* THE TASK *
Reproduce every record below exactly, with the pictures left out.

* DATA FOR ANALYSIS *

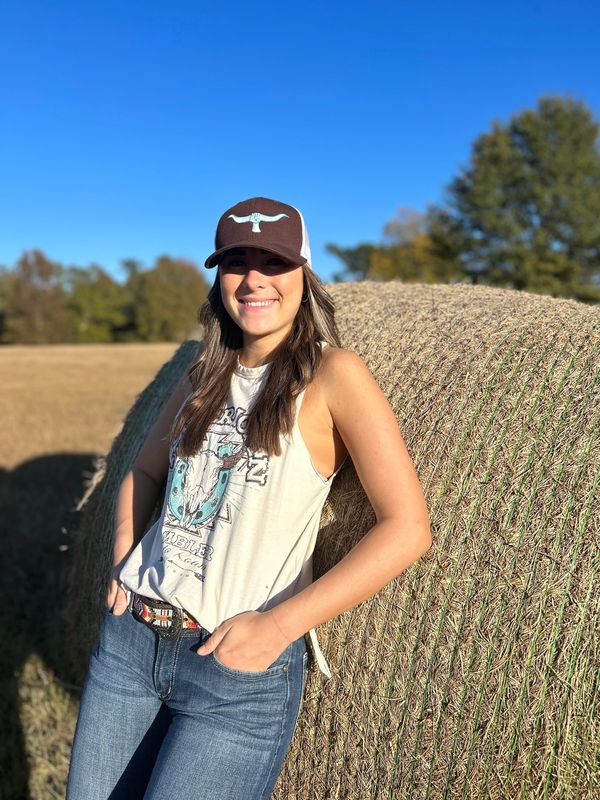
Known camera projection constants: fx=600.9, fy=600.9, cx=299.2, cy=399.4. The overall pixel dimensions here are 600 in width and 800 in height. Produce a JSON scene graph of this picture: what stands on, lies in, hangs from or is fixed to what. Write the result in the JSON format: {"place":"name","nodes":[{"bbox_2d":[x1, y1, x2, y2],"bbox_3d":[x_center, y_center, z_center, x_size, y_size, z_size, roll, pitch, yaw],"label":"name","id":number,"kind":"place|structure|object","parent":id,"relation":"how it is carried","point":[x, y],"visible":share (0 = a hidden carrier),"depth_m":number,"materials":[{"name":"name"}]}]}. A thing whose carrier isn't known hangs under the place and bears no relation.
{"place":"outdoors","nodes":[
{"label":"outdoors","id":0,"kind":"place"},
{"bbox_2d":[0,343,180,797],"label":"field","id":1,"kind":"structure","parent":0,"point":[152,350],"materials":[{"name":"brown plant"}]},
{"bbox_2d":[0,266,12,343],"label":"tree","id":2,"kind":"object","parent":1,"relation":"on","point":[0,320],"visible":0.58,"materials":[{"name":"green plant"}]},
{"bbox_2d":[3,249,71,344],"label":"tree","id":3,"kind":"object","parent":1,"relation":"on","point":[32,303],"visible":0.93,"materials":[{"name":"plant"}]},
{"bbox_2d":[65,263,130,343],"label":"tree","id":4,"kind":"object","parent":1,"relation":"on","point":[101,315],"visible":0.86,"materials":[{"name":"green plant"}]},
{"bbox_2d":[129,256,208,342],"label":"tree","id":5,"kind":"object","parent":1,"relation":"on","point":[187,296],"visible":0.86,"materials":[{"name":"green plant"}]},
{"bbox_2d":[0,0,599,287],"label":"sky","id":6,"kind":"structure","parent":0,"point":[177,242],"materials":[{"name":"blue"}]},
{"label":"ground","id":7,"kind":"structure","parent":0},
{"bbox_2d":[68,201,433,799],"bbox_3d":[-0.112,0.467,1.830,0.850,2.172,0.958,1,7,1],"label":"woman","id":8,"kind":"object","parent":7,"relation":"on","point":[274,614],"visible":0.99,"depth_m":1.65},
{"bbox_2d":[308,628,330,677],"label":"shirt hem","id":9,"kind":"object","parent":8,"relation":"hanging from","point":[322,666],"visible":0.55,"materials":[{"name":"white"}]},
{"bbox_2d":[64,285,599,799],"bbox_3d":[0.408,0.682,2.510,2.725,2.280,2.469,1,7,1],"label":"hay bale","id":10,"kind":"object","parent":7,"relation":"on","point":[332,661],"visible":0.81,"depth_m":1.75,"materials":[{"name":"beige plant"}]},
{"bbox_2d":[327,242,377,281],"label":"tree","id":11,"kind":"object","parent":7,"relation":"on","point":[342,254],"visible":0.45,"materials":[{"name":"green plant"}]},
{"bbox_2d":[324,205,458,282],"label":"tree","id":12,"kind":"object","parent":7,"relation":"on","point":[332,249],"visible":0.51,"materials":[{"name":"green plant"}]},
{"bbox_2d":[434,93,599,301],"bbox_3d":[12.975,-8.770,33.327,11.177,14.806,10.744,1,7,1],"label":"tree","id":13,"kind":"object","parent":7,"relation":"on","point":[534,162],"visible":0.93,"depth_m":30.93,"materials":[{"name":"green plant"}]}
]}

* ANSWER TO THE EXERCISE *
Known camera projection constants: fx=600.9, fy=600.9, cx=299.2, cy=399.4. The overall pixel dimensions here are 600 in width and 800 in height. Produce a JSON scene graph of this picture: what stands on, lies in, hangs from or is fixed to what. Write the result in the JSON format: {"place":"name","nodes":[{"bbox_2d":[x1, y1, x2, y2],"bbox_3d":[x_center, y_center, z_center, x_size, y_size, z_size, roll, pitch, yaw],"label":"name","id":number,"kind":"place|structure|object","parent":id,"relation":"how it is carried","point":[x, y],"visible":share (0 = a hidden carrier),"depth_m":number,"materials":[{"name":"name"}]}]}. A thing whose carrier isn't known hangs under the place and bears no relation.
{"place":"outdoors","nodes":[
{"label":"outdoors","id":0,"kind":"place"},
{"bbox_2d":[0,343,180,797],"label":"field","id":1,"kind":"structure","parent":0,"point":[152,350],"materials":[{"name":"brown plant"}]},
{"bbox_2d":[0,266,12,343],"label":"tree","id":2,"kind":"object","parent":1,"relation":"on","point":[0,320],"visible":0.58,"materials":[{"name":"green plant"}]},
{"bbox_2d":[3,249,71,344],"label":"tree","id":3,"kind":"object","parent":1,"relation":"on","point":[32,303],"visible":0.93,"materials":[{"name":"plant"}]},
{"bbox_2d":[65,263,130,343],"label":"tree","id":4,"kind":"object","parent":1,"relation":"on","point":[101,315],"visible":0.86,"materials":[{"name":"green plant"}]},
{"bbox_2d":[129,256,208,342],"label":"tree","id":5,"kind":"object","parent":1,"relation":"on","point":[187,296],"visible":0.86,"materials":[{"name":"green plant"}]},
{"bbox_2d":[0,0,599,287],"label":"sky","id":6,"kind":"structure","parent":0,"point":[177,242],"materials":[{"name":"blue"}]},
{"label":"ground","id":7,"kind":"structure","parent":0},
{"bbox_2d":[68,201,433,799],"bbox_3d":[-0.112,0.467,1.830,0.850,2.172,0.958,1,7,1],"label":"woman","id":8,"kind":"object","parent":7,"relation":"on","point":[274,614],"visible":0.99,"depth_m":1.65},
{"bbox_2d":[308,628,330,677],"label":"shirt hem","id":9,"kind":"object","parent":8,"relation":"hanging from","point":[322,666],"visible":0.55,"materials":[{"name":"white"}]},
{"bbox_2d":[64,285,599,799],"bbox_3d":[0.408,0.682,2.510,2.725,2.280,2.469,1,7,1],"label":"hay bale","id":10,"kind":"object","parent":7,"relation":"on","point":[332,661],"visible":0.81,"depth_m":1.75,"materials":[{"name":"beige plant"}]},
{"bbox_2d":[327,242,377,281],"label":"tree","id":11,"kind":"object","parent":7,"relation":"on","point":[342,254],"visible":0.45,"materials":[{"name":"green plant"}]},
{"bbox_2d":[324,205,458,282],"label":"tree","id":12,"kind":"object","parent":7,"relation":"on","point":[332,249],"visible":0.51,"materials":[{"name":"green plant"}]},
{"bbox_2d":[434,93,599,301],"bbox_3d":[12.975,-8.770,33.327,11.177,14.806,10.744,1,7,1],"label":"tree","id":13,"kind":"object","parent":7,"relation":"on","point":[534,162],"visible":0.93,"depth_m":30.93,"materials":[{"name":"green plant"}]}
]}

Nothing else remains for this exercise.